EXERCISE PROMPT: In the CloudSQL to Honeycomb README below, copy the passage between "Awesome Lists containing" and "[honeycomb](https://www.honeycomb.io/).", inclusive, renaming "k8s cluster" to "Kubernetes cluster" wherever it appears.

DOCUMENT EXCERPT:
☆ ☆ ☆

An open API service indexing awesome lists of open source software.

https://github.com/darklang/cloudsql-to-honeytail

A mechanism for reading postgres logs from CloudSQL to Honeycomb
https://github.com/darklang/cloudsql-to-honeytail

Last synced: 8 months ago
JSON representation

A mechanism for reading postgres logs from CloudSQL to Honeycomb

Awesome Lists containing this project

README

          

CloudSQL to Honeycomb
=====================

This is a docker image, to be run in a k8s cluster, to ingest Postgres logs from
[CloudSQL](https://cloud.google.com/sql/docs/postgres/) and send them off to
[honeycomb](https://www.honeycomb.io/).

The basic infrastructure to accomplish this requires using Cloud Pub/Sub to
send messages between CloudSQL and this program, which sends them to Honeycomb.

That is:

CloudSQL -> Stackdriver Logs -> Cloud Pub/Sub ->
cloudsqltail (this) -> honeytail -> honeycomb

Running the default command of the provided docker image will run a pipeline of
both cloudsqltail and honeytail, with the effect of reading from a specified
Pub/Sub Subscription and writing the resulting events into Honeycomb.

☆ ☆ ☆

STORED DATA:
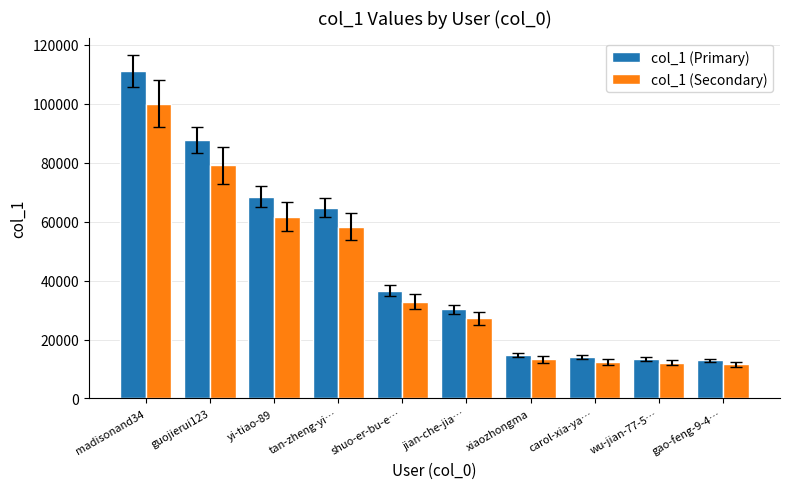

True or false: col_1 (Primary) has a value of 10508.2 at shuo-er-bu-e….

False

☆ ☆ ☆

SOLVED PROBLEM:
Awesome Lists containing this project

README

          

CloudSQL to Honeycomb
=====================

This is a docker image, to be run in a Kubernetes cluster, to ingest Postgres logs from
[CloudSQL](https://cloud.google.com/sql/docs/postgres/) and send them off to
[honeycomb](https://www.honeycomb.io/).